The recently converted man in full military dress, unforgettable in the green patch over his sightless eye-socket, dramatically laid his sword alongside an open bible and announced to the small congregation that he was a soldier of the cross and a true spiritual descendant of John Wesley.

Born in either Bath or Salisbury in the west of England, Thomas planned on a career as a Redcoat and was commissioned a quartermaster in the 48th Regiment of Foot. One year later he was promoted to lieutenant. In 1758 he was transferred, together with his regiment, to North America where the French forces were gaining in the Seven Years’ War. In July of the same year Webb was serving with Amherst and Wolfe, famous British generals, when Louisburg was captured in Nova Scotia. It was a turning point in the war. Not even the French victory at Montmorency in July, 1759 (where Webb lost an eye to musket-fire) could stem the military disaster coming upon Montcalm one month later at Quebec.

In the momentous summer of 1759 Webb had published A Military Treatise on the Appointments of the Army, his reflections on the science of waging war. In it he indicated how warfare in the new world differed from that in the old, and why less cumbersome weapons were needed in terrain that demanded mobility. (Fifteen years later a soon-to-be-famous general, foreseeing a revolution, was to read and distribute the book and turn it tellingly against the British. George Washington’s copy of Webb’s treatise is currently housed in a Boston museum.)

Subsequently recommended for a captaincy, Webb declined the promotion, wanting neither to return to Britain nor to submit his new wife to the rootlessness of military life. When his wife died shortly, however, he crossed the Atlantic in order to sell his commission.

The winter of 1764 found Webb depressed, convinced that he was a sinner whose sinnership was irremediable and he himself hopeless. He was directed to a Moravian preacher whose Passion Sunday sermon (March 24, 1765) persuaded the forty year-old that the crucified had borne his guilt and shame and had borne them away. His hopelessness cancelled, Webb found the assurance of his salvation swelling as he testified for the rest of his life of his certainty of seeing his Lord in glory. The Moravian preacher introduced him to Rev. James Rouquet, who in turn had come to faith under Rev. George Whitefield. Immediately Webb found a spiritual home among the Methodists, enjoying a “fit” so fine that he always regarded them and him to be made for each other.
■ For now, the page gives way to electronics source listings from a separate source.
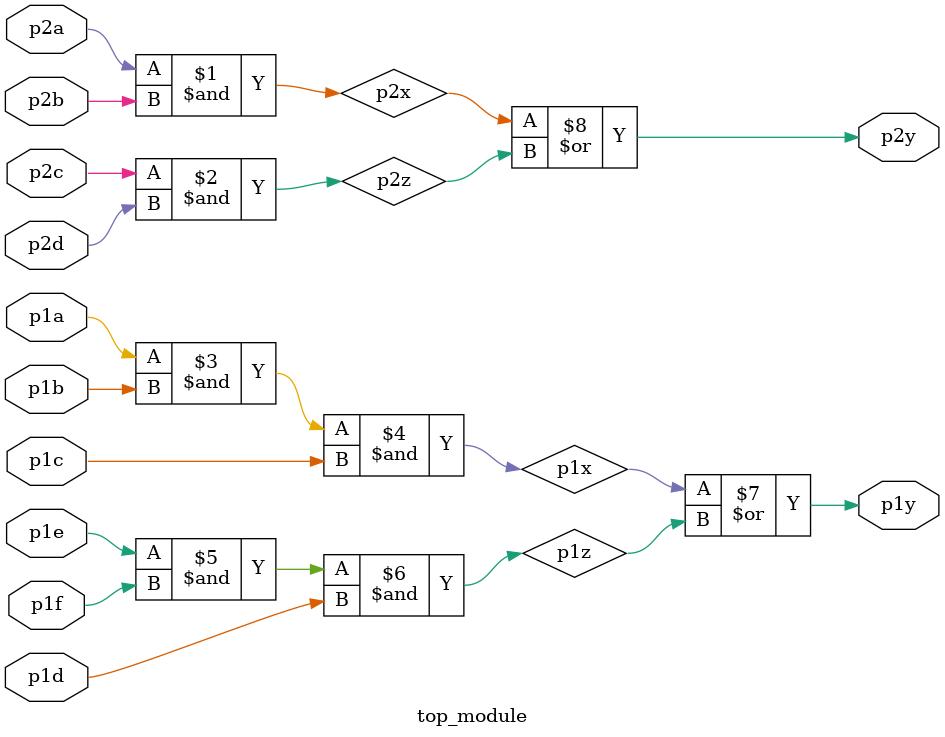
<source format=v>
module top_module ( 
    input p1a, p1b, p1c, p1d, p1e, p1f,
    output p1y,
    input p2a, p2b, p2c, p2d,
    output p2y );
    wire p2x,p2z,p1x,p1z ;
    assign p2x = p2a&p2b;
    assign p2z = p2c&p2d;
    assign p1x = p1a&p1b&p1c;
    assign p1z = p1e&p1f&p1d;
    assign p1y = p1x|p1z;
    assign p2y = p2x|p2z; 

endmodule


</source>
When the scheduled preacher failed to appear at Bath, one Sunday, Webb was asked to speak. Knowing nothing of sermon-technique, and lacking formal training in theology, he could only relate simply, unselfconsciously, the unvarnished account of his conversion. The Spirit-quickened story-telling of the battle-scarred veteran thawed frozen hearts and confirmed his vocation among the Methodists.
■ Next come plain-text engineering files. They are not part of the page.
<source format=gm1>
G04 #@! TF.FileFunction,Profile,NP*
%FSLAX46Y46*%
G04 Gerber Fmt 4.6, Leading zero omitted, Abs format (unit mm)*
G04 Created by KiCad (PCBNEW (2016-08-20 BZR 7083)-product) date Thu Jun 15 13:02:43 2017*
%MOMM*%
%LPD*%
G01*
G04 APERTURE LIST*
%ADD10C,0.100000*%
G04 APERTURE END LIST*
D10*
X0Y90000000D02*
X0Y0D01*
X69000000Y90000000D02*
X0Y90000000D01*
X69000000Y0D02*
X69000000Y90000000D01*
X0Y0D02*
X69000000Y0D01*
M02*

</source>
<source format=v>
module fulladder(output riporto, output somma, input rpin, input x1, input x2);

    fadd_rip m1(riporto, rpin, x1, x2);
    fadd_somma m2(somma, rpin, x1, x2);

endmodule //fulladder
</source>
Having sold his commission in 1766, Webb returned to New York as a civilian. As befitted someone whose book on military science had enhanced the deployment of troops and materiel, he was soon to prove hugely fruitful in consolidating the diffuse personnel and resources of early American Methodism. In addition, his public utterances now included not only the retelling of his own awakening but also “the whole counsel of God.”(Acts 20:27), never neglecting the Wesleyan emphasis for which he was unapologetic because unashamed; namely, Christian perfection.
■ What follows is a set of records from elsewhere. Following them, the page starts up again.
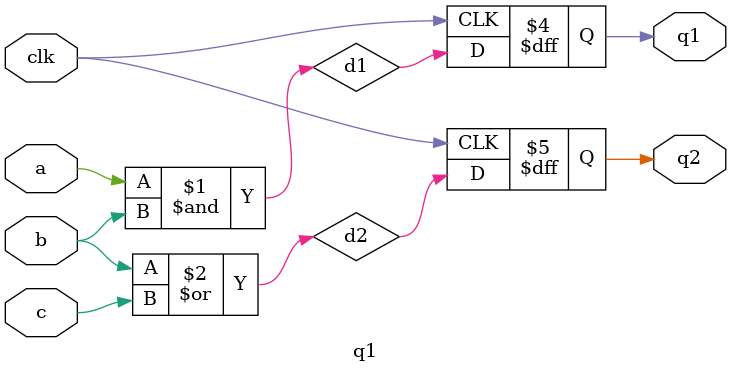
<source format=v>
module q1 (
    input  wire a,
    input  wire b,
    input  wire c,
    input  wire clk,
    output reg  q1,
    output reg  q2
);

wire d1 = a & b;
wire d2 = b | c;

always @(posedge clk) begin
    q1 <= d1;
    q2 <= d2;
end

endmodule

</source>
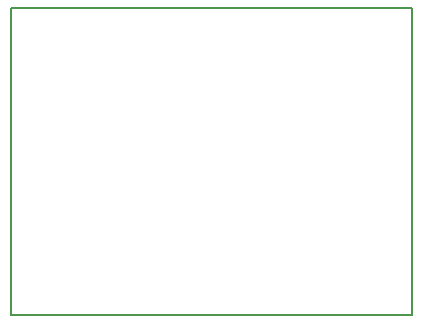
<source format=gbr>
G04 DipTrace 3.3.1.3*
G04 BoardOutline.gbr*
%MOMM*%
G04 #@! TF.FileFunction,Profile*
G04 #@! TF.Part,Single*
%ADD11C,0.14*%
%FSLAX35Y35*%
G04*
G71*
G90*
G75*
G01*
G04 BoardOutline*
%LPD*%
X600000Y0D2*
D11*
X4000000D1*
Y2600000D1*
X600000D1*
Y0D1*
M02*

</source>
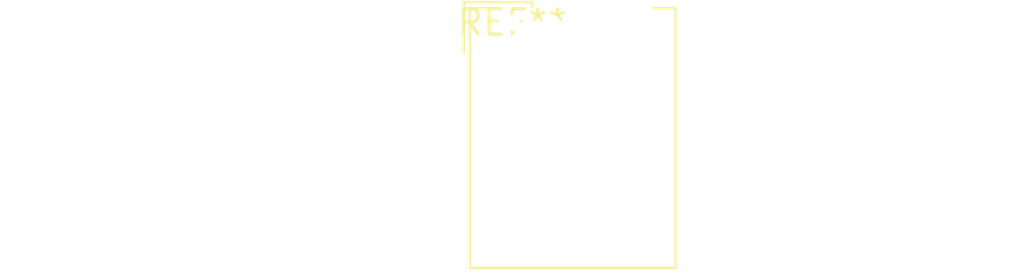
<source format=kicad_pcb>
(kicad_pcb (version 20240108) (generator pcbnew)

  (general
    (thickness 1.6)
  )

  (paper "A4")
  (layers
    (0 "F.Cu" signal)
    (31 "B.Cu" signal)
    (32 "B.Adhes" user "B.Adhesive")
    (33 "F.Adhes" user "F.Adhesive")
    (34 "B.Paste" user)
    (35 "F.Paste" user)
    (36 "B.SilkS" user "B.Silkscreen")
    (37 "F.SilkS" user "F.Silkscreen")
    (38 "B.Mask" user)
    (39 "F.Mask" user)
    (40 "Dwgs.User" user "User.Drawings")
    (41 "Cmts.User" user "User.Comments")
    (42 "Eco1.User" user "User.Eco1")
    (43 "Eco2.User" user "User.Eco2")
    (44 "Edge.Cuts" user)
    (45 "Margin" user)
    (46 "B.CrtYd" user "B.Courtyard")
    (47 "F.CrtYd" user "F.Courtyard")
    (48 "B.Fab" user)
    (49 "F.Fab" user)
    (50 "User.1" user)
    (51 "User.2" user)
    (52 "User.3" user)
    (53 "User.4" user)
    (54 "User.5" user)
    (55 "User.6" user)
    (56 "User.7" user)
    (57 "User.8" user)
    (58 "User.9" user)
  )

  (setup
    (pad_to_mask_clearance 0)
    (pcbplotparams
      (layerselection 0x00010fc_ffffffff)
      (plot_on_all_layers_selection 0x0000000_00000000)
      (disableapertmacros false)
      (usegerberextensions false)
      (usegerberattributes false)
      (usegerberadvancedattributes false)
      (creategerberjobfile false)
      (dashed_line_dash_ratio 12.000000)
      (dashed_line_gap_ratio 3.000000)
      (svgprecision 4)
      (plotframeref false)
      (viasonmask false)
      (mode 1)
      (useauxorigin false)
      (hpglpennumber 1)
      (hpglpenspeed 20)
      (hpglpendiameter 15.000000)
      (dxfpolygonmode false)
      (dxfimperialunits false)
      (dxfusepcbnewfont false)
      (psnegative false)
      (psa4output false)
      (plotreference false)
      (plotvalue false)
      (plotinvisibletext false)
      (sketchpadsonfab false)
      (subtractmaskfromsilk false)
      (outputformat 1)
      (mirror false)
      (drillshape 1)
      (scaleselection 1)
      (outputdirectory "")
    )
  )

  (net 0 "")

  (footprint "JST_PUD_S08B-PUDSS-1_2x04_P2.00mm_Horizontal" (layer "F.Cu") (at 0 0))

)

</source>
Possessed of immense patience, six months’ intense evangelistic work around greater New York City found him not complaining but rejoicing as twenty-four people newly declared their faith in Jesus Christ, half of them black and half white. A tireless worker on behalf of any Methodist concern, he didn’t consider it beneath him to peddle books in the metropolis in order to raise the purchase price of a church-site. Always keen, like the apostle Paul before him, to announce the gospel (of Methodism) where it had never been heard before, he inaugurated Methodist work in New Jersey, Delaware, Maryland, and many areas of Pennsylvania. (In Philadelphia he fuelled the evangelical flame that had sprung from Whitefield’s fire.)

August, 1772 found Webb back in England, a delegate to the Methodist Conference at Leeds. Recognizing his administrative talents, John Wesley sent him to Ireland to remedy long-standing difficulties in the Methodist Societies of Limerick and Dublin.

In April, 1773 Webb returned to America, accompanied by his new wife, Grace. An American spy, Samuel Purviance, accused him of being a spy in the service of the British forces. (Although Webb was a civilian he had continued to draw a military pension.) Webb was arrested and confined to a Prisoner of War camp in Bethlehem, Pennsylvania, where he ministered to the internees. In 1778 he was given a passport that allowed him to travel the few miles to Philadelphia. There he hoped to have himself exchanged for an American Prisoner of War. The authorities, however, disdained his passport and reinterned him. Undaunted, his wife pleaded with George Washington and was granted the sought-after exchange.

In Britain once more in 1778, Webb pursued his non-stop work on behalf of the Methodists, preaching and encouraging, always raising money for chapels to house the burgeoning crowds. He was singularly instrumental in securing funds for a second chapel in Bristol on Portland Heights. On Christmas Eve, 1796 his remains were buried there. When Portland Chapel was closed in 1972, one hundred and seventy-five years later, and his remains were disinterred, the identifying green patch was found almost intact. His remains, including those of his wife, were reburied at the New Room, Bristol, long the site of brave Methodist forays into the new world in Wesley’s era.

What the old soldier lacked in formal education and social sophistication he more than made up for in singlemindedness, always exemplifying the apostle’s reminder, “Share in suffering as a good soldier of Jesus Christ. No soldier on service gets entangled in civilian pursuits….”(2 Tim. 2:3f) Certainly John Wesley had appreciated Webb’s undeflected resolve. When Charles Wesley had written from Bristol, “Webb has much life and zeal, though far from being a clear or good preacher”, John had replied from London, “He has been long enough with you; send him to us.”